Eine Solarfarm in der Wüste Mexikos.

Foto: APA/AFP/ALFREDO ESTRELLA

Es klingt utopisch, wäre mit dem richtigen politischen Willen aber möglich: Eine globale Umstellung auf 100 Prozent erneuerbare Energien bis zum Jahr 2050 ist nicht nur technisch umsetzbar, sondern auch sinnvoll und rentabel – das sagen zumindest jene 14 Wissenschafterinnen und Wissenschafter, die in den vergangenen viereinhalb Jahren an einer der bisher umfassendsten Modellierungsstudien zum Thema gearbeitet haben und kürzlich ihren 321 Seiten schweren Bericht dazu veröffentlichten.

Vollständige und weltweite Energiewende

Sie simulierten eine vollständige, weltweite Energiewende in den Bereichen Strom, Wärme, Verkehr und Meerwasserentsalzung bis 2050. Die Studie skizziert dabei erstmals ein 1,5-Grad-Celsius-Erderwärmungsszenario, das ohne negative CO2-Emissionstechnologien, ohne fossile Energien und ohne Atomstrom auskommt. "Eine Begrenzung der globalen Erwärmung auf 1,5 statt zwei Grad Celsius bis zur Mitte des Jahrhunderts könnte sowohl die Gefahr von klimabezogenen Risiken als auch die Anfälligkeit für negative wirtschaftliche Auswirkungen etwas verringern", so die Wissenschafter.

Das Energiesystem der Zukunft setzt dabei vor allem auf Elektrizität: Vier- bis fünfmal so viel Strom wie heute soll produziert werden, um den vollständigen Verzicht auf fossile Brennstoffe zu kompensieren. Für die Stromspeicherung kommen vor allem Batterien und Wärmespeichertechnologien infrage.

■ ■ ■ ■ ■ ■ ■

### Arbeitsauftrag 1
Zitiere aus dem Text über die Energiewende den Abschnitt von „Eine Solarfarm in“ bis einschließlich „Bericht dazu veröffentlichten.“.
### Arbeitsauftrag 2
Tausche in den Einträgen im Abschnitt von der Zeile mit „order: Anseriformes“ bis einschließlich zum Ende der Einträge „common name“ gegen „vernacular name“ aus und gib nur diesen Abschnitt sonst unverändert wieder. Lass die Bilder dabei weg.
Der Text und die Einträge stehen in keinem Zusammenhang miteinander.

■ ■ ■ ■ ■ ■ ■

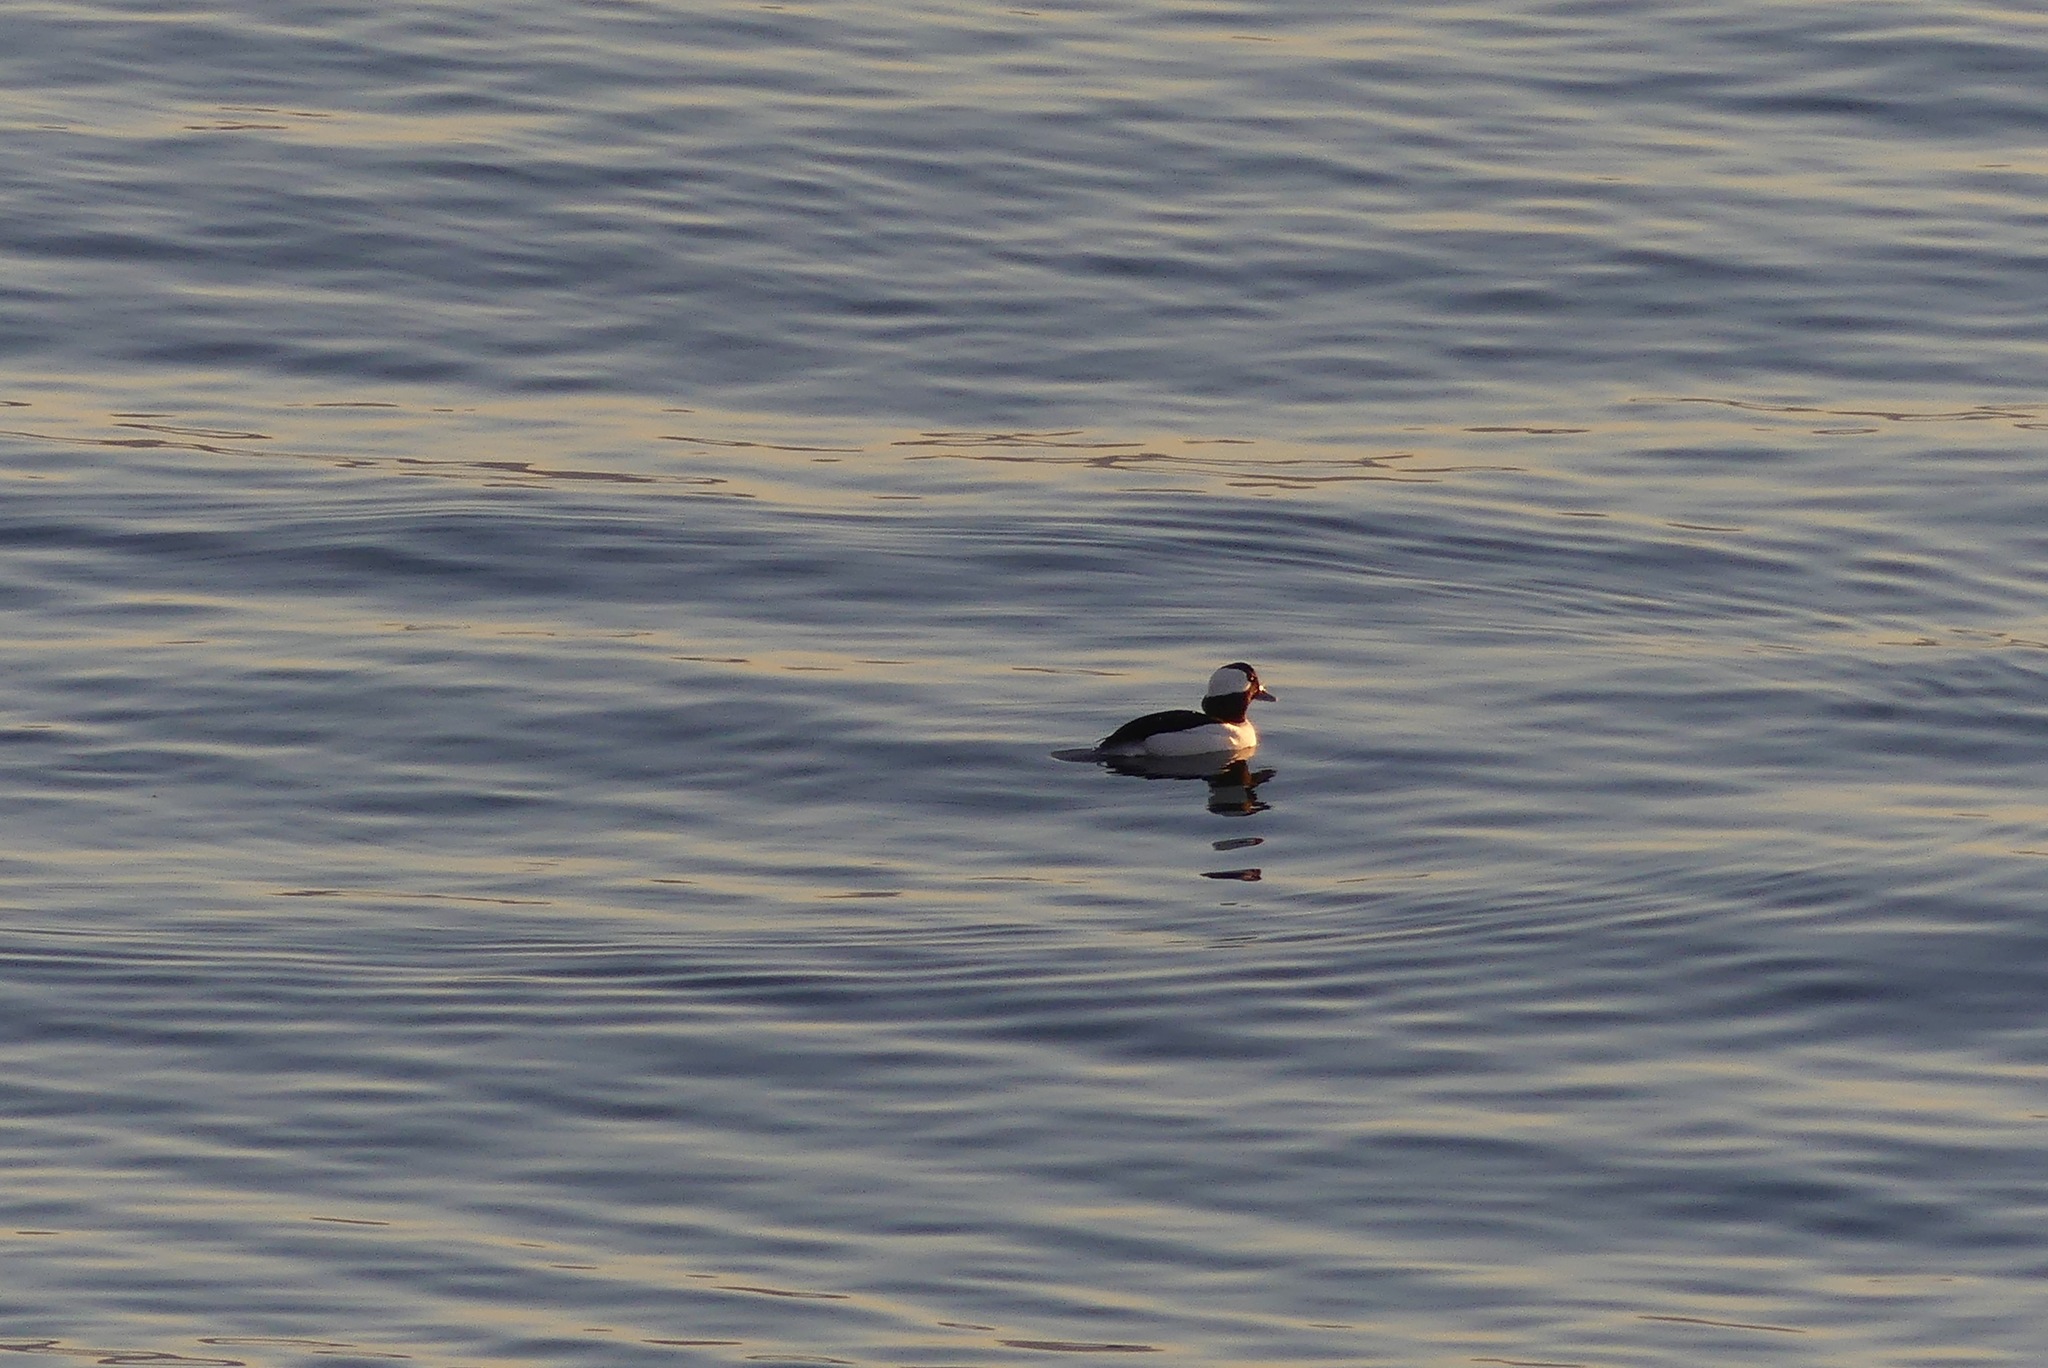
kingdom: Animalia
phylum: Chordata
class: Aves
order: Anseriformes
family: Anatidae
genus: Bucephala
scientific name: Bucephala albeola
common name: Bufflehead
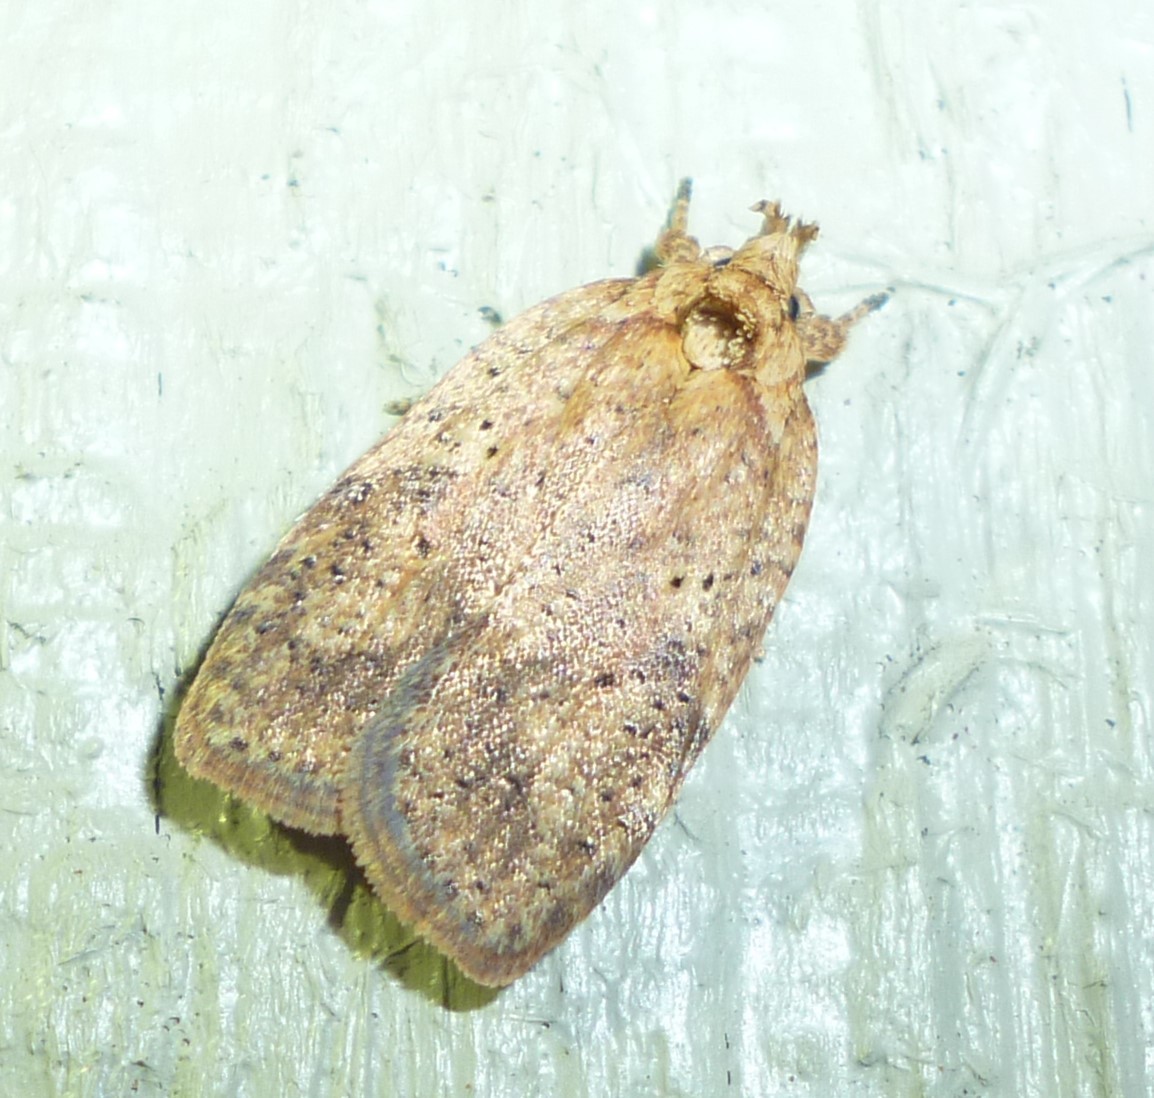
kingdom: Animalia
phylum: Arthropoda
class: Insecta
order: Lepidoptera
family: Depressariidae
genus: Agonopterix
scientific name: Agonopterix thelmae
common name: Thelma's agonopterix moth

■ ■ ■ ■ ■ ■ ■

### Musterlösung 1
Eine Solarfarm in der Wüste Mexikos.

Foto: APA/AFP/ALFREDO ESTRELLA

Es klingt utopisch, wäre mit dem richtigen politischen Willen aber möglich: Eine globale Umstellung auf 100 Prozent erneuerbare Energien bis zum Jahr 2050 ist nicht nur technisch umsetzbar, sondern auch sinnvoll und rentabel – das sagen zumindest jene 14 Wissenschafterinnen und Wissenschafter, die in den vergangenen viereinhalb Jahren an einer der bisher umfassendsten Modellierungsstudien zum Thema gearbeitet haben und kürzlich ihren 321 Seiten schweren Bericht dazu veröffentlichten.

### Musterlösung 2
order: Anseriformes
family: Anatidae
genus: Bucephala
scientific name: Bucephala albeola
vernacular name: Bufflehead
kingdom: Animalia
phylum: Arthropoda
class: Insecta
order: Lepidoptera
family: Depressariidae
genus: Agonopterix
scientific name: Agonopterix thelmae
vernacular name: Thelma's agonopterix moth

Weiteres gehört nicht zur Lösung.